Before this judgment, there was a strong likelihood their claim would not be heard in substance as the preliminary objection to such claims, on the basis of the PDFORA judgment, would be accepted as a full bar to the EAT accepting jurisdiction.
The decision of the President of the High Court has effectively restricted the obiter comment of Mr Justice Edwards to the facts at issue in that judgment, reduction in allowances, and held that a reduction in salary is justiciable under the 1991 Act. That is an important decision for employees seeking to challenge reductions in their salaries under the 1991 Act.
It is also correct as the obiter comment of Mr Justice Edwards was very much in the context of the claim before him concerning allowances and not reductions in core parts of wages or salaries of employees.
Aside from this aspect of the judgment, there are two other parts of the judgment worthy of consideration given their consequences for employment law practitioners. The first is the interpretation of section 5(1) of the 1991 Act, being the conditions required in order for a deduction in wages to be made, and whether the conditions were conjunctive or disjunctive.
The Tribunal had determined that these three preconditions: the deduction being required or authorised by statute, being authorised by a term of the employees contract of employment or prior consent in writing were all required in order for a reduction in salary to be applied and the failure on the part of the employer to obtain the written permission of the respondents meant the implementation of wage cuts breached the 1991 Act.
This interpretation was found to amount to an error of law as Mr Justice Kearns stated: The word ‘or’ is expressly used in the provision and it is clear that each sub-section concerns separate instances which might give rise to an exception to the rule that an employer shall not make a deduction from the wages of an employee.
Sub-section (b) states that deductions are allowable where they are authorised by virtue of an employee’s contract of employment, which is something the Tribunal should have considered independently of sub-section (c). However, in treating sections (a)-(c) as conjunctive the Tribunal erred in law. Therefore if any of the other provisions of section 5(1) are met, there is no requirement for the written consent of the employee to any reduction in pay.

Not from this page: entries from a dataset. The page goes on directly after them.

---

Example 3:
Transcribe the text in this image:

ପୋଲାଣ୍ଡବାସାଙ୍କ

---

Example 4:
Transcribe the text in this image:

This finding is correct in light of the wording of section 5(1) which clearly refers to each requirement in the alternative by reason of the use of the word ‘or’ as opposed to ‘and’. The second important issue examined by the High Court was the adequacy of reasons in the Tribunal determination.

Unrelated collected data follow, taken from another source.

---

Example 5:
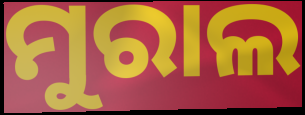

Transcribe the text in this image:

ମୁରାଲ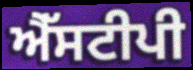
ਐੱਸਟੀਪੀ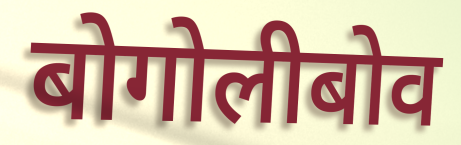
बोगोलीबोव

As employment practitioners are well aware, it is not uncommon for the reasons for the Tribunal’s decisions to be very brief and it is difficult therefore to advise on the merits of an appeal. The High Court was very critical of the brevity of the decision of the Tribunal and commented that the “brief determination of the Tribunal is wholly inadequate …

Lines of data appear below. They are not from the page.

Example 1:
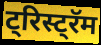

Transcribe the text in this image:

ट्रिस्ट्रॅम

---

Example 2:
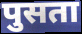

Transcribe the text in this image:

पुसता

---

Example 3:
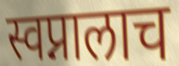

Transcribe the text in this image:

स्वप्नालाच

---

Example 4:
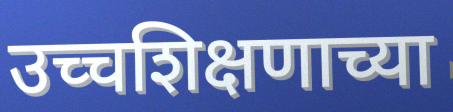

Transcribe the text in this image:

उच्चशिक्षणाच्या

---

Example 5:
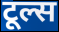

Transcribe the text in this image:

It is not clear how the Tribunal arrived at the determinations it did and there is not as much as a fleeting reference to the vital matters such as the ‘reduction or deduction’ argument or that ‘the appellant did not advance its own case for a deduction as it opted not to fully engage with the respondents as to the reported serious financial situation it was facing at the relevant time”.
These comments must be of importance to the Workplace Relations Commission and the newly appointed adjudicators. On the basis of its findings the High Court remitted the matter to the Tribunal for fresh consideration in light of the findings of the High Court.